PSOC5 Analog Gotchas, Interesting Trick

In previous posts, I showed how to create a voltage 1/2 of your VDDA using analog pins with pull up/down resistors. Manipulating these pins through writing values to them provides you with the ability to output +5v (VDDA), (approx) 2.5v (~1/2 VDDA), and 0V in code, without using external components.

Well, I was working with an OpAmp routed to a pin other than the default, and came across a surprise. Why? Because I am lazy. Never read a manual unless you hate surprises.

As I was working with the analog subsystem, the Verilog Warp Compiler told me that I using certain pins that were specified for Special purpose output prohibited their use for those purposes.

Well, the Compiler was Right in a Wrong kind of way.

I NEVER paid attention to the analog visualizer on the PSOC5LP in the past. My mistake. It showed me the real problem. I thought I had a bad PSOC, I was getting a signal on a pin that I never expected.

What the Compiler should have said, was: The OpAmp #0 Output is tied directly to P0[1] pin, so if you enable the OpAmp, that pin will be taken over and the output signal will be overwritten by the OpAmp’s current driving State. This is true, even if the pin IS NOT SPECIFIED in your project. You can’t change this. Routing to another output will work, but both outputs will be active simultaneously.

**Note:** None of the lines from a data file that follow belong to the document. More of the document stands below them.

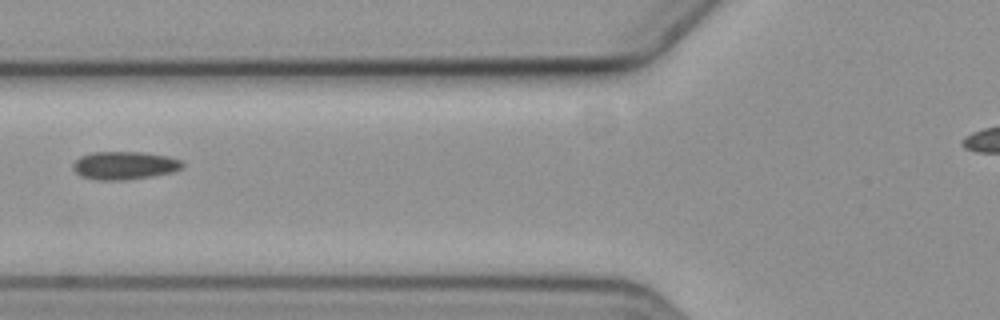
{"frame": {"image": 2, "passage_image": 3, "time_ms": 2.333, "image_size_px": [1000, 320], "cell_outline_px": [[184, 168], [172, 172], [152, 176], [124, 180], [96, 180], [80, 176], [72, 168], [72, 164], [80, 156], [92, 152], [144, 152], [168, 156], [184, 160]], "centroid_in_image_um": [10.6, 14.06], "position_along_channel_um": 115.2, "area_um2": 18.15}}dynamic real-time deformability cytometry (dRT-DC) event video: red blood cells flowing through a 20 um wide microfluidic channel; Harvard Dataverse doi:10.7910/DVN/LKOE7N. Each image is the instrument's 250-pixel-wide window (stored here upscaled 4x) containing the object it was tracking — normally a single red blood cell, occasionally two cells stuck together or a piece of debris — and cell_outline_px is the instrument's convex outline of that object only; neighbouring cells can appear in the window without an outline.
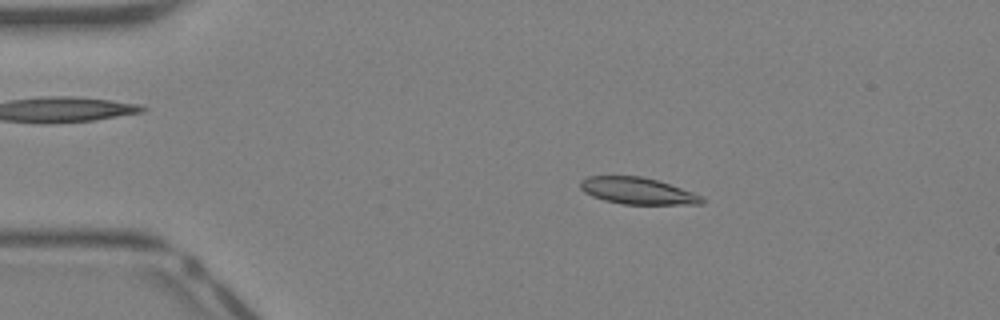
{"species": "Egyptian fruit bat (a non-hibernating species)", "species_latin": "Rousettus aegyptiacus", "temperature_condition": "warm", "stored_images_in_passage": 35, "camera_frame_rate_fps": 3000, "um_per_image_px": 0.085, "animal": {"sex": "female"}, "frame": {"image": 1, "passage_image": 1, "time_ms": 0.0, "image_size_px": [1000, 320], "cell_outline_px": [[704, 204], [624, 204], [604, 200], [592, 196], [584, 192], [580, 188], [580, 180], [588, 176], [640, 176], [656, 180], [704, 196]], "centroid_in_image_um": [54.17, 16.23], "position_along_channel_um": 30.8, "area_um2": 18.79}}
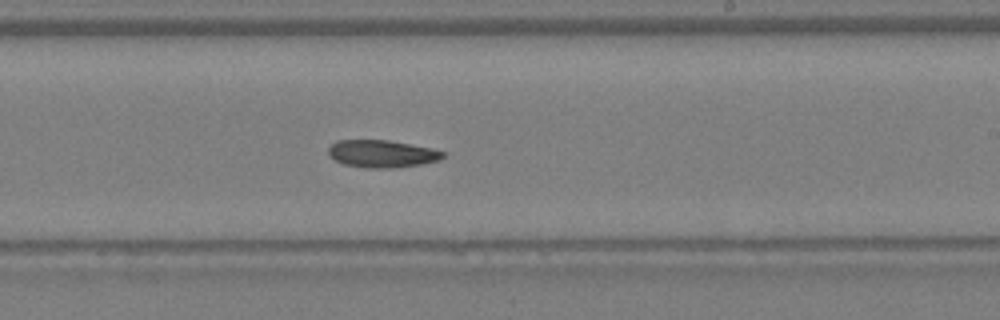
{"frame": {"image": 2, "passage_image": 18, "time_ms": 5.667, "image_size_px": [1000, 320], "cell_outline_px": [[444, 156], [440, 160], [420, 164], [396, 168], [368, 168], [344, 164], [328, 156], [328, 148], [336, 140], [388, 140], [432, 148], [444, 152]], "centroid_in_image_um": [32.45, 13.07], "position_along_channel_um": 256.5, "area_um2": 18.32}}
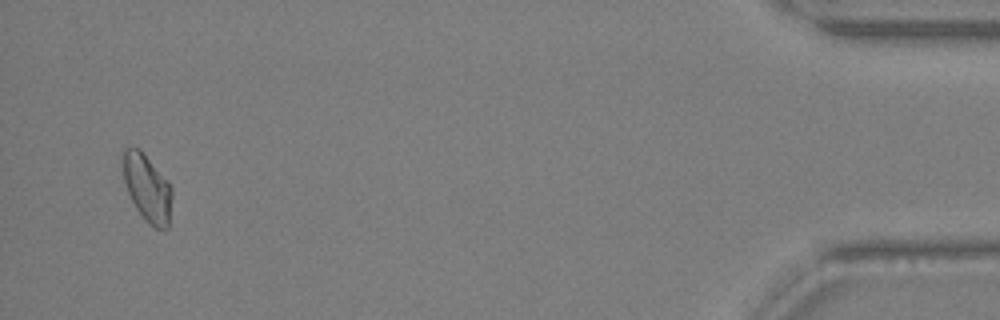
{"frame": {"image": 3, "passage_image": 33, "time_ms": 10.667, "image_size_px": [1000, 320], "cell_outline_px": [[172, 196], [168, 228], [156, 228], [148, 224], [144, 220], [136, 208], [128, 192], [124, 180], [124, 148], [140, 148], [168, 180], [172, 188]], "centroid_in_image_um": [12.55, 15.99], "position_along_channel_um": 422.7, "area_um2": 19.07}}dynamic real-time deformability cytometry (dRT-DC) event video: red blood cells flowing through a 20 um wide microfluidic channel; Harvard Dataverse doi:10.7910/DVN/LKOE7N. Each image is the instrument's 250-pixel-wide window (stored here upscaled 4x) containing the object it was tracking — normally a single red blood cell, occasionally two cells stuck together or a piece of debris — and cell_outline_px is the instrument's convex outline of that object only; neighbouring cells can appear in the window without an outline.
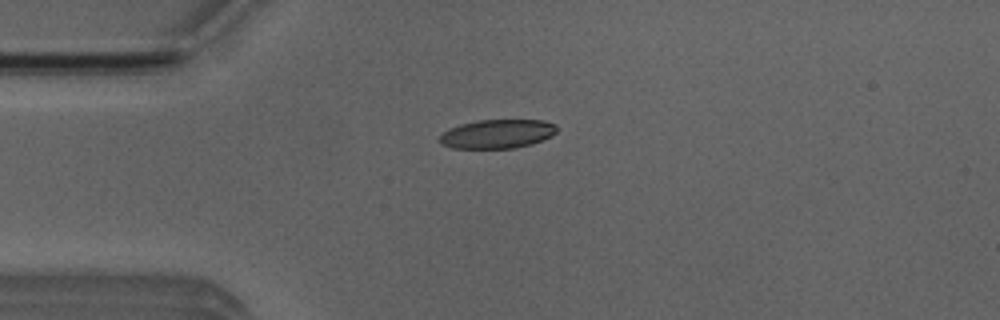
{"species": "Egyptian fruit bat (a non-hibernating species)", "species_latin": "Rousettus aegyptiacus", "temperature_condition": "room temperature", "stored_images_in_passage": 43, "camera_frame_rate_fps": 3000, "um_per_image_px": 0.085, "animal": {"sex": "male"}, "frame": {"image": 1, "passage_image": 3, "time_ms": 0.667, "image_size_px": [1000, 320], "cell_outline_px": [[556, 132], [552, 136], [532, 144], [516, 148], [452, 148], [440, 144], [436, 140], [448, 128], [460, 124], [480, 120], [544, 120], [556, 124]], "centroid_in_image_um": [42.25, 11.38], "position_along_channel_um": 42.8, "area_um2": 19.94}}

In other words, enabling Opamp 0 will cause P0[1] to become active, even if that pin does not show up in the Project’s Pin Map or any C or assembly code in your project.. That Pin’s auto config at boot (i.e. high impedance analog) helps to drive the point home. Yes, you can route the OpAmp’s output to P0[6], but it will also show on P0[1], always!

So, the moral of the story is this: If you use an OpAmp, its hard-wired pin will always be active. If the OpAmp is NOT turned on, that pin is available for use.

OpAmps and Pins Forcibly Used on the PSOC 5.

* If OpAmp is enabled, these pins are Always On. Can’t be Turned Off.

This is a stupid engineer trick that took many years to surface. Not sure why I never had this problem before.

Interesting Trick, 3.3v from 5v

I needed to interface to a 3.3 volt part that used about 10 ma of current. I did not want to put a 3.3 volt Regulator on the board. So I tried something stupid. It worked! Nothing blew up!

First, get your schematic, put down a DAC, and an OpAmp. Route the OpAmp Pin on your PC Board to the VDDIO pin you wish to interface to your 3.3v part. Set the Output on the DAC to 3.3v, feed it into the OpAmp, make the OpAmp a follower, high power. Enable in code.

You can power your external part, and the VDDIO at 3.3 volts using the OpAmp, if you are within the current specs of less than 30ma for the PSOC Opamp. I found it stayed within 0.1 volts of 3.3v from room temperature to 300 degrees F (150C).

An interesting side benefit: The output is almost free from noise. I used it to power a wheat stone bridge and a switch, keeping the noise at an absolute minimum, using a noisy 5 volt supply. It made averaging the measurements much easier, allowing resolution of around 0.000007 volts. (Yes, 7 microvolts)


PSoC 5 continues to surprise me. Mostly because I am an idiot.